- Directed by: Rolf de Heer
- Written by: Rolf de Heer
- Produced by: Domenico Procacci; Rolf de Heer;
- Starring: Ulli Birve; Syd Brisbane;
- Cinematography: Tony Clark
- Edited by: Tania Nehme
- Music by: Graham Tardif
- Distributed by: Roadshow (AU); Miramax (US, UK);
- Release date: 23 April 1997 (Australia);
- Running time: 88 minutes (1995 version); 92 minutes (1997 version);
- Countries: Australia, Italy
- Language: English
- Box office: A$2,373 (Australia)

= Epsilon (film) =

1995 Australian-Italian science fiction film by Rolf de Heer

Epsilon (also titled Alien Visitor) is a 1995 Australian-Italian science fiction film that was directed by Rolf de Heer. It features Ulli Birve and Syd Brisbane (and Alethea McGrath, but in the 1997 expanded version only). The extended version of the film runs for 92 minutes and was distributed by Miramax in 1997.

==Cast==
- Ulli Birvé as She
- Syd Brisbane as The Man
- Alethea McGrath as Grandmother
- Chloe Ferguson as Child
- Phoebe Ferguson as Child

==Plot==
An old woman tells two little girls a story around a campfire. A young female from the planet Epsilon is teleported to Earth by mistake. She arrives naked in a desert of the Australian Outback, but is found by a surveyor who gives her some clothes. When she finds out she is on Earth, she is upset and informs the surveyor that other alien races consider humans to be failures that suffer from carelessness and greed and their habit of creating pollution is especially frowned upon. He at first thinks she is crazy, but she demonstrates the ability to transport herself and the surveyor instantly to any location and manipulate time. She takes him on a journey around the world, showing him the damage people have done to the environment. After several harsh lessons, like when she locates and cuts down his favorite tree, he begins to see her point of view.

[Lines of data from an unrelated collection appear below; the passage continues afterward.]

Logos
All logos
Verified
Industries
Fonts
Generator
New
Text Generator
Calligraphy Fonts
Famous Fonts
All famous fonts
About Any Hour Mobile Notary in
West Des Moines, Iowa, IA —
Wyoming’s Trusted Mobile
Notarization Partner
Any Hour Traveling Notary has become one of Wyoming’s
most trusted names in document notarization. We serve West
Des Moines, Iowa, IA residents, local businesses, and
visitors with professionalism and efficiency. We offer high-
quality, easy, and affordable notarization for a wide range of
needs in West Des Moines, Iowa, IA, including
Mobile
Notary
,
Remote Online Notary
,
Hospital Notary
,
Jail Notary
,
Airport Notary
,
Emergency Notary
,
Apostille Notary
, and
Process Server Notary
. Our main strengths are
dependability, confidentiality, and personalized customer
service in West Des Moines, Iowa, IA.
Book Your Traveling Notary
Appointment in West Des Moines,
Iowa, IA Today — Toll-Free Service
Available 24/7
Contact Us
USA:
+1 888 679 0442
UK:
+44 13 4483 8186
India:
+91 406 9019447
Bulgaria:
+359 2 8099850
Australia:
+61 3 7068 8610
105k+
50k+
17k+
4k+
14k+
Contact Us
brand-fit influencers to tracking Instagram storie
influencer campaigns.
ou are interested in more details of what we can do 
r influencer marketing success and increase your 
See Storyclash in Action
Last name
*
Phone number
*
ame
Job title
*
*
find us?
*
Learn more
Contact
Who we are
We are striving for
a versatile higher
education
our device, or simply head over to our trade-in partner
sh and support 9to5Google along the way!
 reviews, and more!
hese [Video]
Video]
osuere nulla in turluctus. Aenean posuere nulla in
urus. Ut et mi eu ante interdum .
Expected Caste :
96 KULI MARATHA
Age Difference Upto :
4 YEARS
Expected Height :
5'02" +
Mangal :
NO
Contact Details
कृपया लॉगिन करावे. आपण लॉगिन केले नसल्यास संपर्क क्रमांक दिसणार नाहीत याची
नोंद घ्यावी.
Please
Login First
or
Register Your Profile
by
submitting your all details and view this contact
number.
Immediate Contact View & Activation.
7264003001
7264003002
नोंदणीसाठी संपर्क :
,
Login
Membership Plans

Eventually, the two fall in love and she decides to stay on Earth. However, her people locate her and abruptly teleport her back to Epsilon, leaving her empty pile of clothes behind. Though saddened, he decides to honor her by working to stop pollution, starting by leaving his truck behind and walking back to civilization because of the air pollution it creates.

The old woman concludes her tale by saying the surveyor succeeded. Thanks to his efforts, air pollution was eliminated and people are able to see the stars at night.

==Production==
De Heer came up with the idea for the film while driving to dinner at a friend's house. Filming took over eight months.